For many women, there’s no contest. Cool rules.
It all goes back to the halls of high school, where many of us learned how relationships work. Showing any emotion, whether shrieking with joy or bursting into tears, earned the same shaming stare.
The only safe place was that indifferent zone of complete unconcern about anything. Don’t feel. No one can bother you that way.
Then we grew up. We took the code of cool into our adult relationships.
Don’t let him know you like him, or you’ll put him off.
Don’t get too excited, or you’ll jinx it.
Don’t be too enthusiastic, or he’ll think you’re crazy.
No wonder so many first dates are boring. Both people are afraid to show how they really feel. They’re trying to do everything right. They’re trying to pretend they don’t care how the date turns out.
And they’re keeping their emotions tamped down so tightly there’s no air left to breathe.
It doesn’t help that mainstream dating advice warns against letting him know your true feelings. To be mysterious, you’ve got to stay cool. You’ve got to stay in control. Everything must be calculated to present yourself in the best possible light.
But then there are those darn rom-coms.
Romantic comedies present a different possibility for falling in love.
They suggest that you can make mistakes, do really stupid things, be goofy—ridiculous, even—and you’ll still be irresistible to the right guy.
Which is right?
Must you stay cool and mysterious? Or can you let your silly side show?
It all depends on trust.
A man can easily be attracted to a cool and mysterious woman. But if she holds herself back indefinitely, he’s not going to offer her a ring; he’s going to go find himself someone with warmth and humanity.
Someone has to be the first to let their guard down. It’s safer if you wait for him. But it’s more courageous to be the first.
Some people act silly from the start because they want to get laughs. Perhaps they were high school clowns who couldn’t get attention any other way. That isn’t what we’re talking about here.
We’re talking about being vulnerable. Revealing that part of yourself that finds certain things absolutely hilarious.

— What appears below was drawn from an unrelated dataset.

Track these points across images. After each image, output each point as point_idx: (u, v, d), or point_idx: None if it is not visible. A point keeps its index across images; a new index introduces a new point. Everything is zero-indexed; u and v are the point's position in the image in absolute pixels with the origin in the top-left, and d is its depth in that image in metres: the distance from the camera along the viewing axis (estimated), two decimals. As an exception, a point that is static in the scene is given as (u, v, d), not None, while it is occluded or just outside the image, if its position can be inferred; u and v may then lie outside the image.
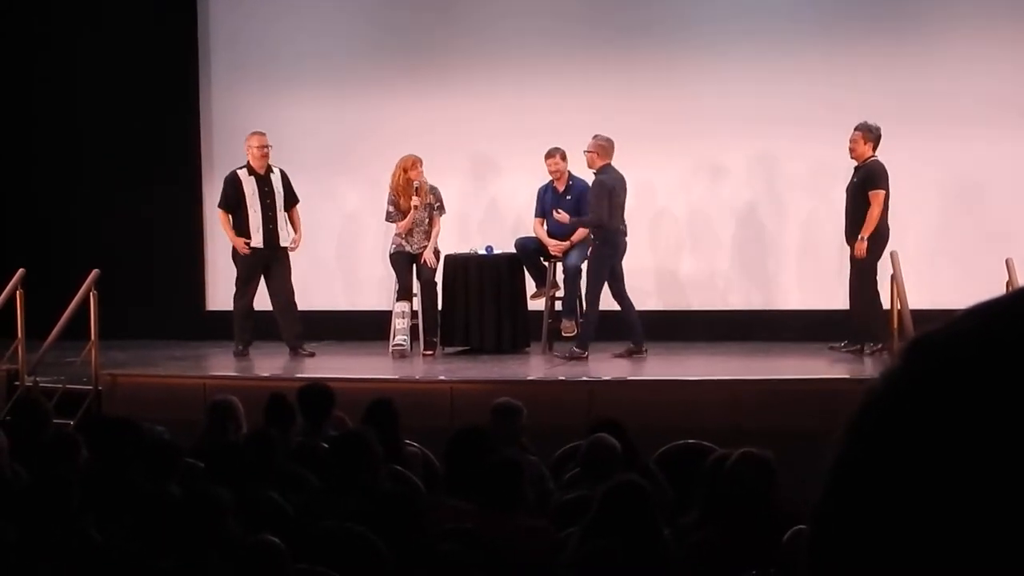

That part of you who’d happily play with a five-year-old on their level.
Your silly side is very childlike. It’s one of the oldest parts of you. You mastered silliness before you even knew what the word “cool” meant. Then you buried it as you grew, because it was too childlike. It didn’t fit who you wanted to become.
Our relationships need to be safe for silliness.
Silliness comes in many flavors: knock-knock jokes, shower singing, crazy dancing, a passion for frog figurines, or celebrity impressions. When we can be silly with someone, we’re entrusting them with our hearts.
It’s easy to shame someone who’s sharing their silliness with us. All it takes is one frown, a roll of the eyes, or two cutting words: “Grow up.”
By the time we’ve grown into adults, most of us have been shamed for our silliness enough that we won’t let anyone see it. Least of all the person we want to adore us.
But silliness creates a bond that coolness can’t touch. When you can be silly with someone, you can never think of them the same way. You just want to laugh and smile when you hear their name.
The trust has to be there first. Don’t share silliness with someone you’re unsure about. But if you really like him and he really likes you, then take the first step.
A low-risk way to introduce silliness into a relationship is by enjoying funny movies or comedy shows together. Try acting like grown-up kids for a day: go on the rides at an amusement park, fly a kite, or eat ice cream cones on the beach.
Let your hair down. Treat him to the sheer pleasure of a belly laugh. Worry less about controlling the conversation. Let it flow toward silly subjects once in a while.
Be the opposite of ice cool. After all, it takes warmth to light the flame of passion.